5godblessdetroitThe next few posts will be dedicated to culture change related to sustainability in Detroit, MI.

Detroit is getting a terrible rap in the mainstream media these days — and that’s not altogether unfounded. But there’s another Detroit story to tell: at the moment, it might well be one of the most oddly extreme cities in the country: extreme poverty that’s carved out a bizarre post-urban landscape, an extreme history, and a potential to redefine how cities work in a time of resource and job scarcity.

From a sustainability perspective, it could be a “canary in the coal mine” for cities around the world: economic crashes tied, in part, to industries out of step with environmental limits, bad land use planning, a lack of regional resilience, poverty. In short, the city deserves some attention –  but less for the bad news, and more for the people tackling these issues at full tilt. Some of the solutions, like shrinking the city-limits, urban farming, green space, compact urbanism,  and renewable energy manufacturing, are all consistent with a move from bigger to better. Could success in getting Detroit off the canvas spell the birth of America’s first post-growth city?

If a culture of sustainability arises anywhere, Detroit might be the place. Detroit leaders like Mayor  Bing and Gov. Granholm have publicly been clear that there’s no going back to the metallic arms and conveyor belts of GM and Chrysler: a diversified, regionally sufficient, solutions-based economy is touted as the way forward. The hollowing out of the city is an open invitation to new ways of doing things — and as the people dedicated to the city drive a new agenda from the ground up, Detroit might emerge as a kind of culture laboratory, with the will to try anything in ways that cities tied to their particular industries can’t.

IMG_8287_2Urban farming is the obvious place to start. With a population that’s plummeted from 2 million to around 800,000,  there’s a lot of unused land lying around — and a lot of people looking for work. Agriculture as economic savior (let alone farms in cities) was definitely not in vogue just a year or two ago, but both are on the tips of many people’s tongues these days (that’s culture change!). In Detroit, it’s already happening. Georgia Street Community Gardens began when Harper/Gratiot area resident Mark Covington started cleaning up empty lots near his grandma’s house. A small garden came next, and now the place spans 5 lots and  a fruit orchard, and is on its way to becoming a neighborhood revitalizer, an after-school spot for youth, and a business draw. GSCG now has a board of directors, a blog, educational programs, and a pool of volunteers in the area and elsewhere, some from as far away as Ann Arbor.
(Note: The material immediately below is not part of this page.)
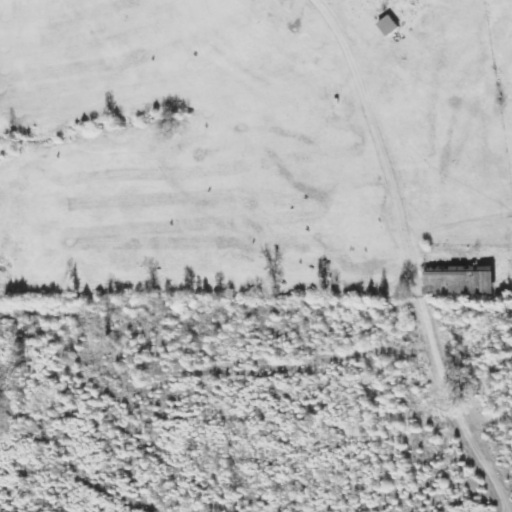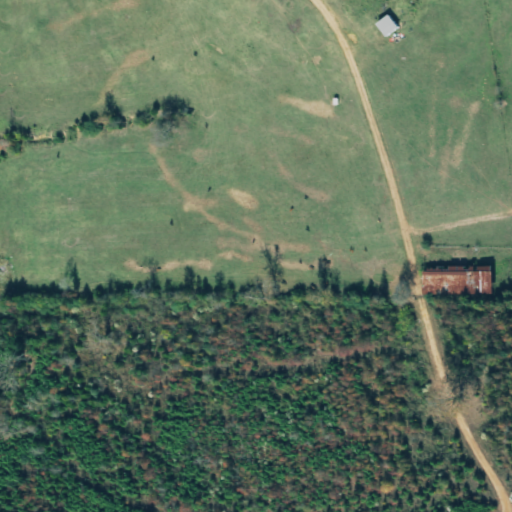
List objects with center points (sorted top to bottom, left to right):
road: (323, 7)
road: (412, 265)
Ok, you might say: it’s just a community garden. That’s true, but Detroit’s troubles are in the spotlight now, and it’s significant that there are some solutions in play to meet them. What if the Georgia Street Community Garden scales up, inspires other growing projects elsewhere in the city’ s tracts of unoccupied land? What if the Eastern Market provides an outlet for that hyper-local produce? And what if the reviving riverwalk engages with the city’s underground bike culture? And if Granholm and Bing succeed in drawing renewable energy projects? Maybe that’ll be the start of a new, post-growth Detroit.

Stick around, more to come…

UPDATE 10/22/09:

image002Turns out the Georgia Street Community Garden is just the tip of the urban farming iceberg in Detroit. It’d be interesting to see data on farmland acreage/city — I wonder how Detroit would stack up against other cities that have begun to embrace these ideas…
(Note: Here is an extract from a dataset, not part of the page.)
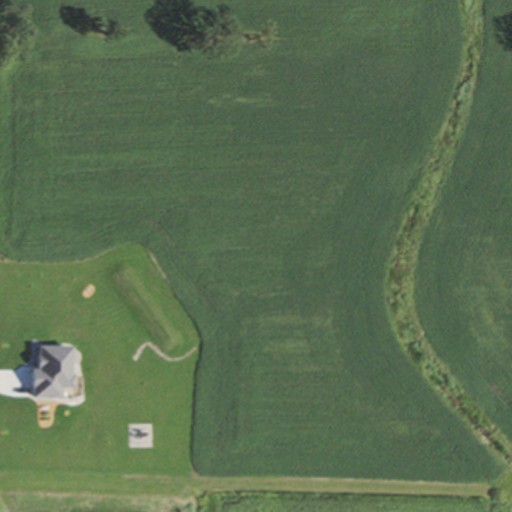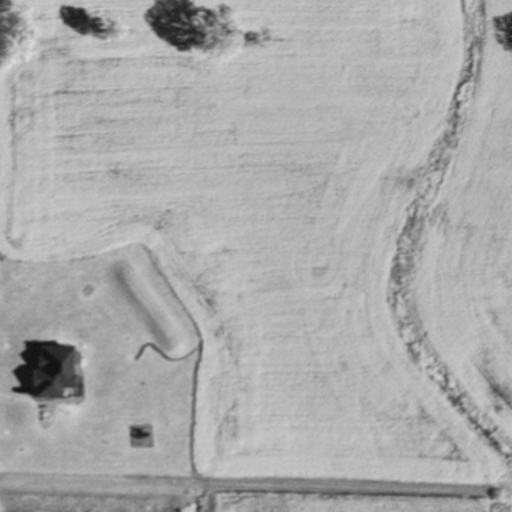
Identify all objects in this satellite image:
road: (256, 477)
Below is a brief list of other growing-related projects in the city limits. Please feel free to suggest others if you’re aware of them…

Earthworks Urban Farm

Detroit Black Community Food Security Network

Detroit Agriculture Network

Co-Lab Creative

And a longer list of smaller garden projects throughout the city.

Also:  The Ferguson Academy for Young Women is a high school for pregnant teens in Detroit that’s launched its own community garden project. A one-hour documentary about their project, “Grown in Detroit”, debuted on Detroit Public Television on Sept. 22nd. Check out the trailer, here.

If these projects manage to succeed in what they’re designed to do — hold communities together and feed their neighbors — Detroit might emerge as the first city in a long while to truly invest in its natural and human capital, lay bare the life support relationship between country and city, and get vibrant not because it got lucky in the globalization lottery, but because it invested locally.